= Lilly Wächter =

German politician (1899–1989)

Lilly Wächter (born as Lilli Schuster on 26 June 1899 in Karlsruhe; died 20 December 1989 in Bühl) was a German Social Democratic Party of Germany (SPD) politician and official of the Democratic Women's Federation of Germany. In 1952, she was arrested and prosecuted for sedition in Allied-occupied Germany by US forces; fined and imprisoned, but exonerated on appeal.

==Biography==

Lilly Wächter was born out of wedlock. Her mother Sophie Schuster (1878–1944) married the unskilled worker Moses Moritz Steigerwald (1870–1944) on August 1, 1907. Lilly's half-brother Feist Ferdinand (1908–1939) emerged from the marriage. Sophie, Moses Moritz and Feist Ferdinand Steigerwald died in various Nazi concentration camps because of their Jewish origins; Lilly's stepfather in Theresienstadt family camp, her mother in Auschwitz concentration camp and her half-brother in Buchenwald concentration camp.

Wächter became a member of the SPD together with her parents in 1923. As a young woman, she initially lived in Rastatt, where she was often arrested and mistreated as a "half-Jew" during the National Socialist regime. Before World War II she was employed as an office clerk, but was later drafted and worked in a factory. She was married and a housewife from 1951; her husband worked as an accountant.

After World War II Wächter joined the DFD, becoming a member of its presidium "as a courageous peace fighter" and was chairwoman of the organization from July 1953. She held this office until the DFD was banned in April 1957.

==Sedition trial==

Lilly Wächter travelled to North Korea in May 1951 as a member of a 21-person party of Women's International Democratic Federation (WIDF) activists evaluating conditions on the Korean peninsula during the Korean War. A WIDF report on their findings, We Accuse, was very highly critical of the effects of bombing by the United States Air Force, and of war crimes allegedly perpetrated by United Nations Forces.

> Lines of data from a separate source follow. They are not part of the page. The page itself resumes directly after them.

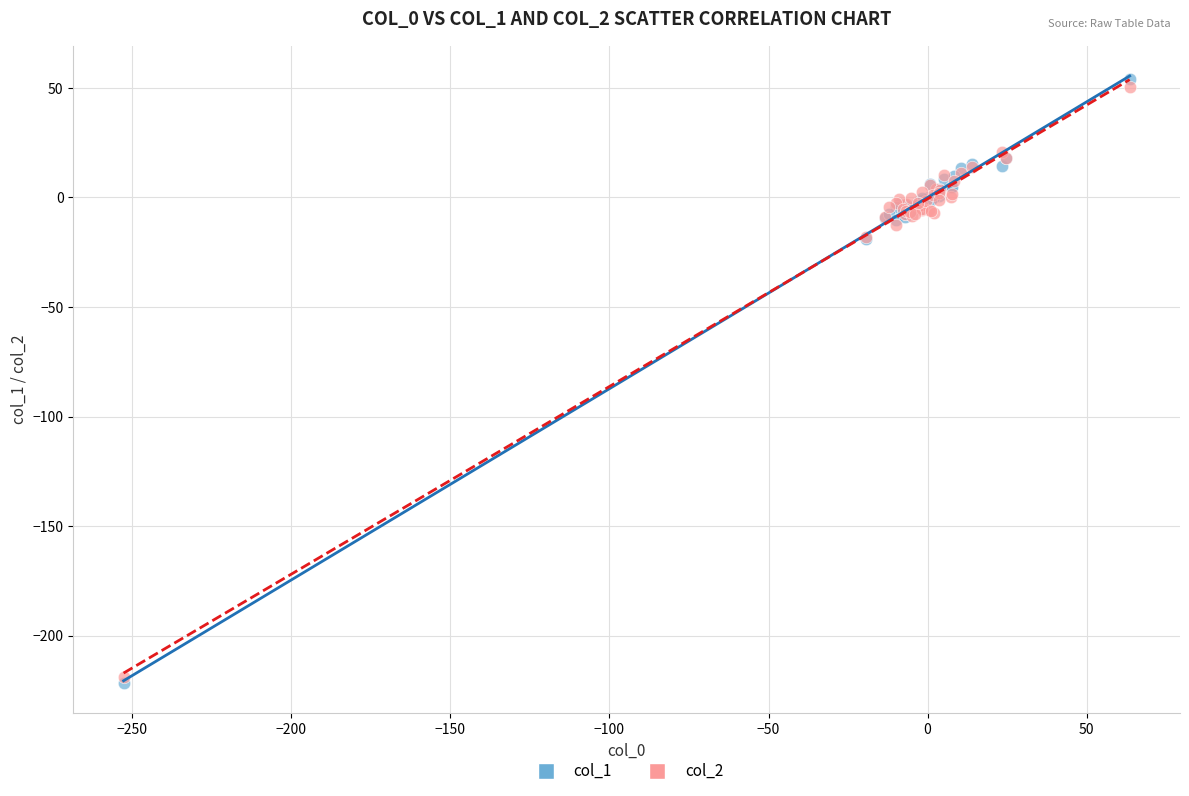

Which series contains the lowest Y value?

col_1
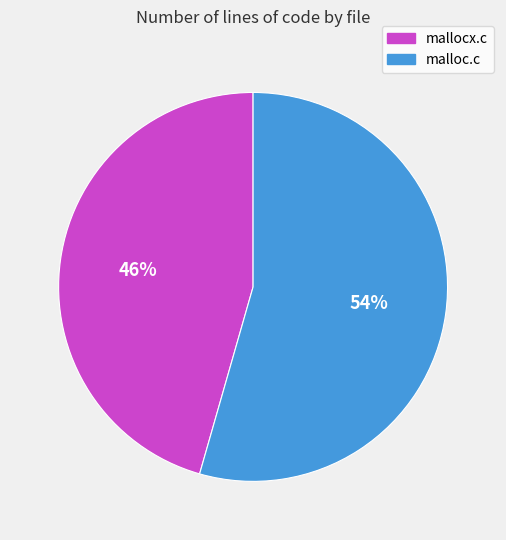

Is it true that mallocx.c is 46% of the pie?

True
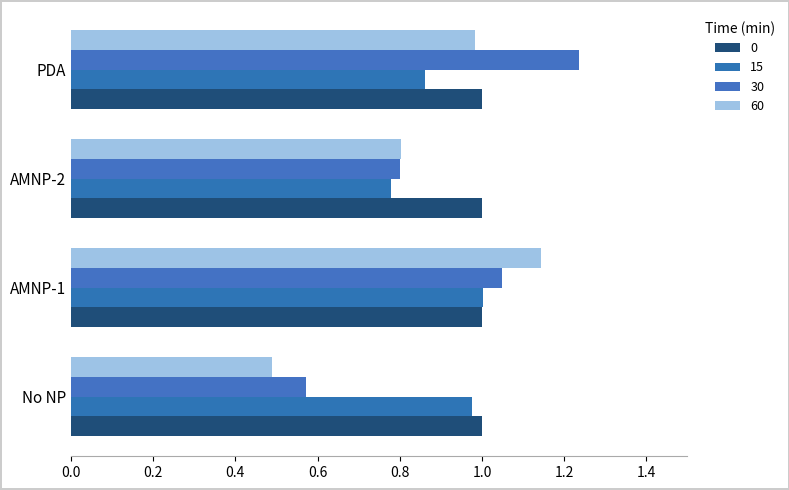

Is it true that 30 equals 1.2 at PDA?

True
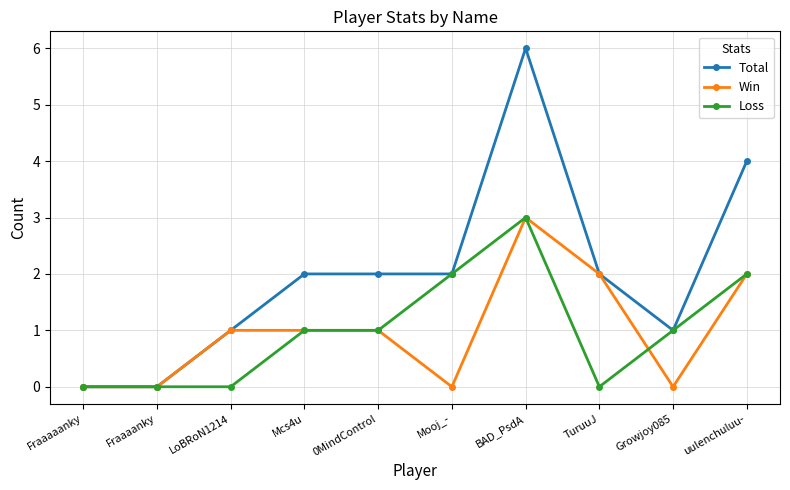

Reading left to right, what are all the values shown in this chart?

Total: 0	0	1	2	2	2	6	2	1	4
Win: 0	0	1	1	1	0	3	2	0	2
Loss: 0	0	0	1	1	2	3	0	1	2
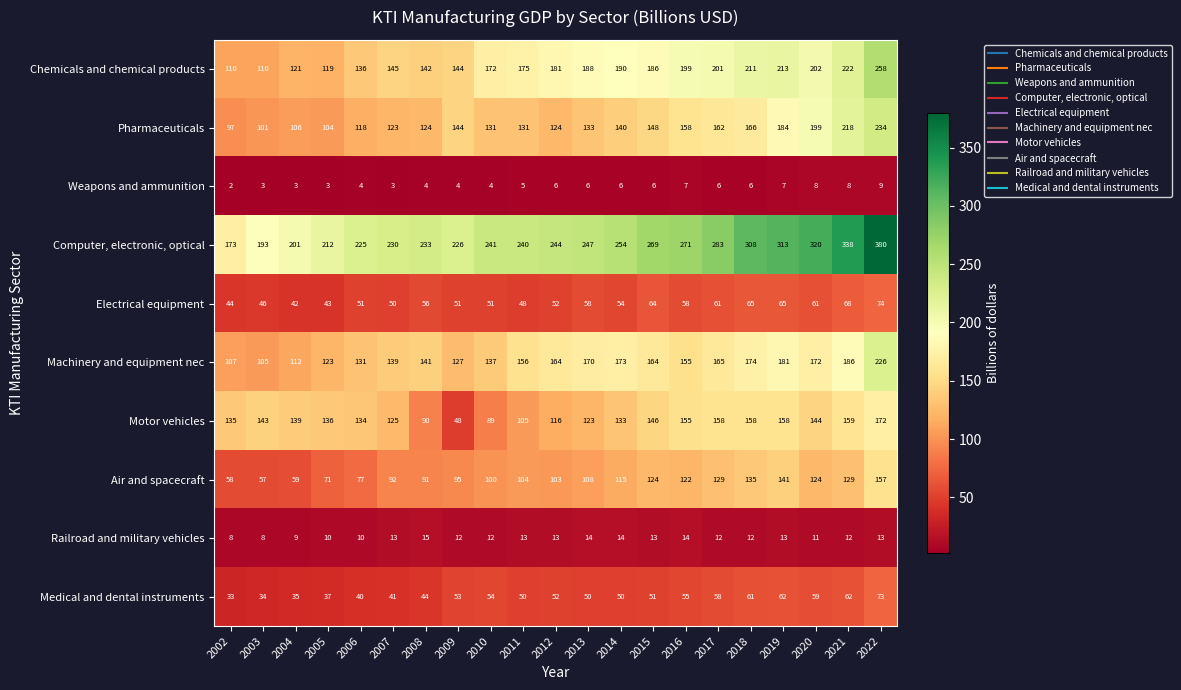

Is it true that Pharmaceuticals equals 144 at 2009?

True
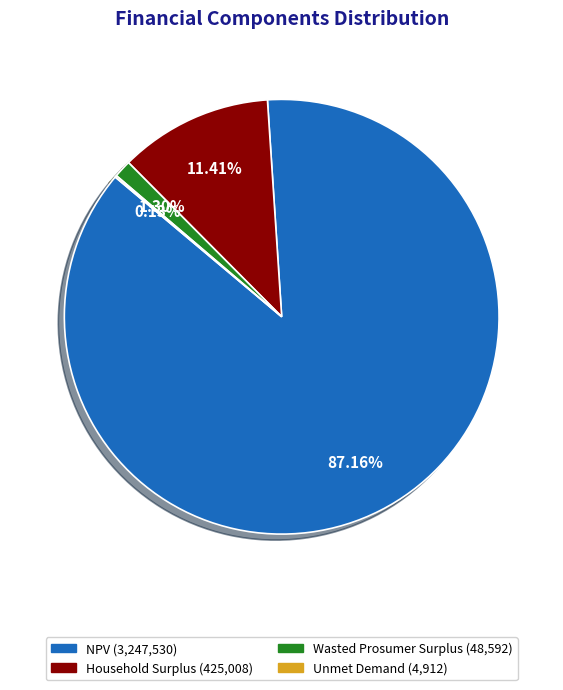

What is the largest slice in the pie chart?

NPV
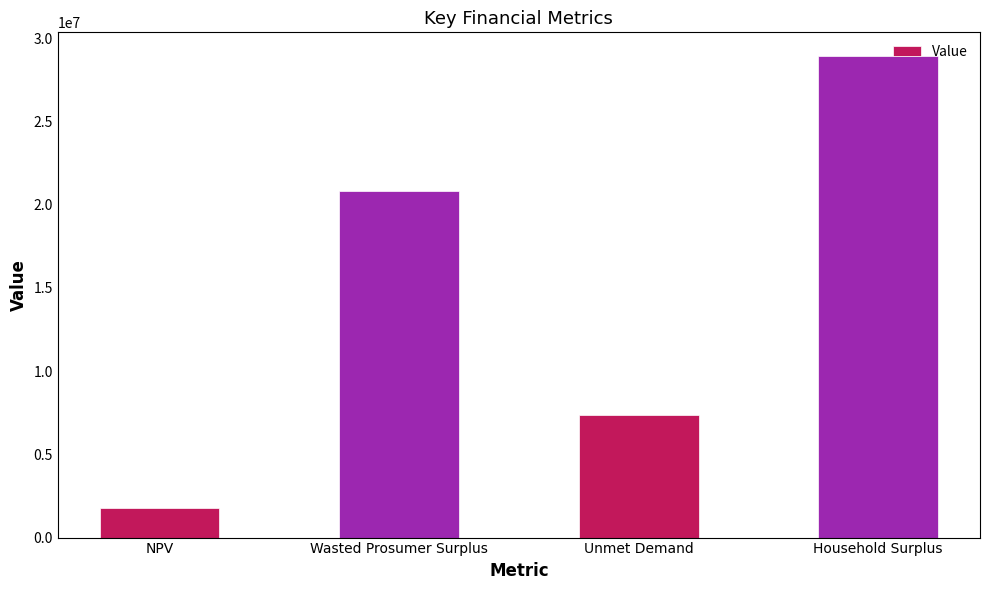

What is the label of the 4th bar from the left?

Household Surplus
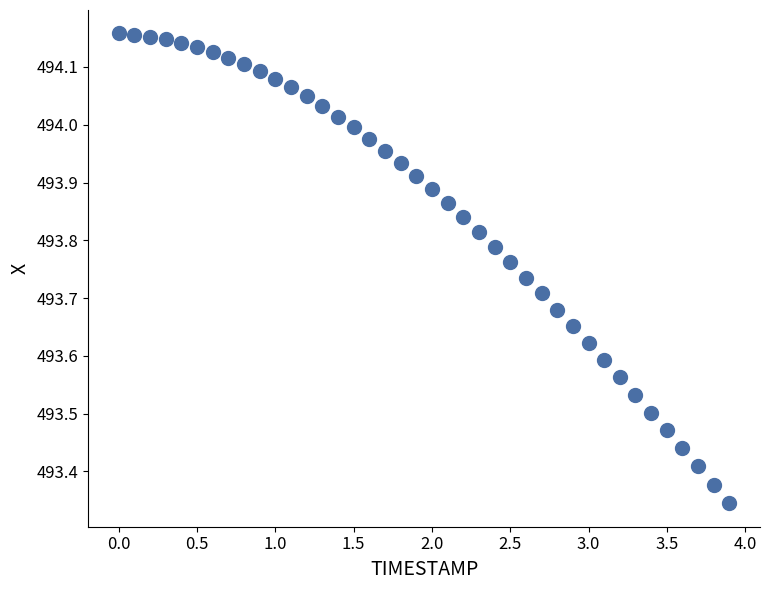

What is the range of X values (max minus min)?

3.9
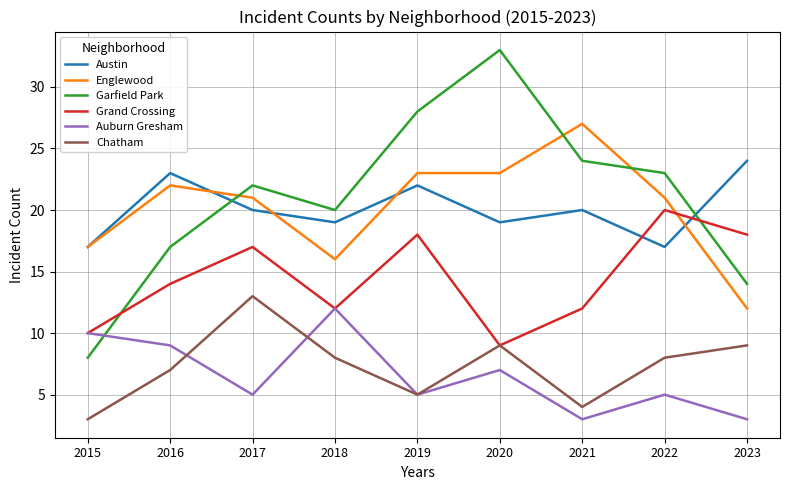

In Austin, how many points are higher than both neighbors (excluding endpoints)?

3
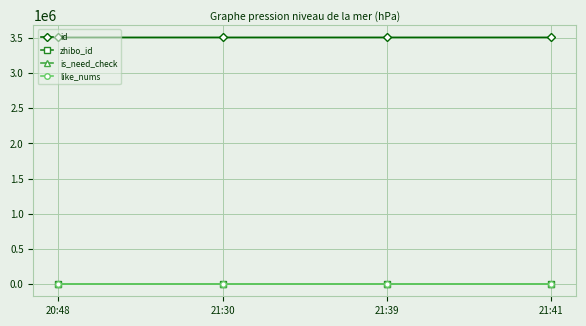

What is the greatest value displayed?

3510073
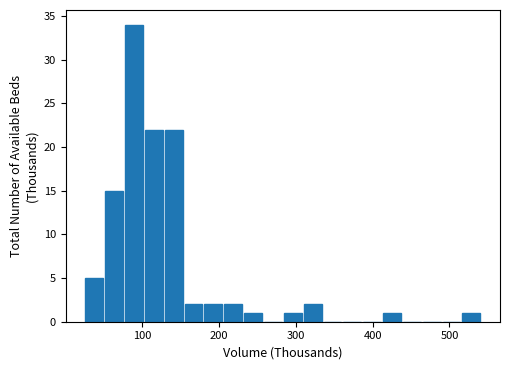

Read against the x-axis, roughly where is the centre of the tallest bar?

90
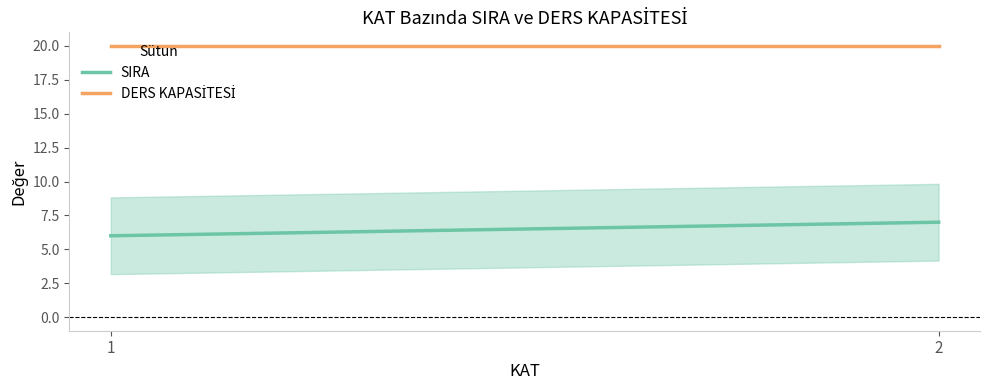

What are all the series names shown in the legend?

SIRA, DERS KAPASİTESİ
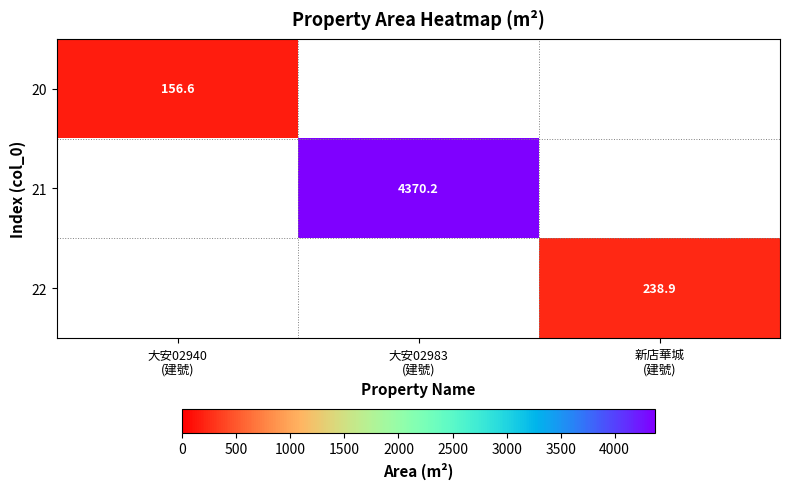

Which series has the largest total across all categories?

21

On Wächter's return to Germany, she spoke at public meetings about WIDF's findings, including in her talks graphic descriptions of sexual violence, rape and torture which she asserted were committed by American forces. She was arrested by the Allied Control Council's authorities, who alleged she had broken Allied Control Council Law No. 14, which dealt with 'protecting the interests of the occupiers in Germany'. She was tried and convicted in the US Court of the Allied High Commission, fined and imprisoned. An appeal was held in 1952, which quashed her conviction. The thrust of the prosecution's case was that language used by Wächter amounted to seditious utterances likely to affect the 'minds and emotions of those in the audience who were uneducated and subject to emotional disturbances.' Wächter's defence centered around the notion of the truth of her descriptions. The prosecution took the view that 'the truth is not a defense, at common law, to a charge of seditious utterances'. The defence argued that sedition required incitement to act, and that Wächter's words were better framed as criminal libel, to which under British and US law, truth was a defence.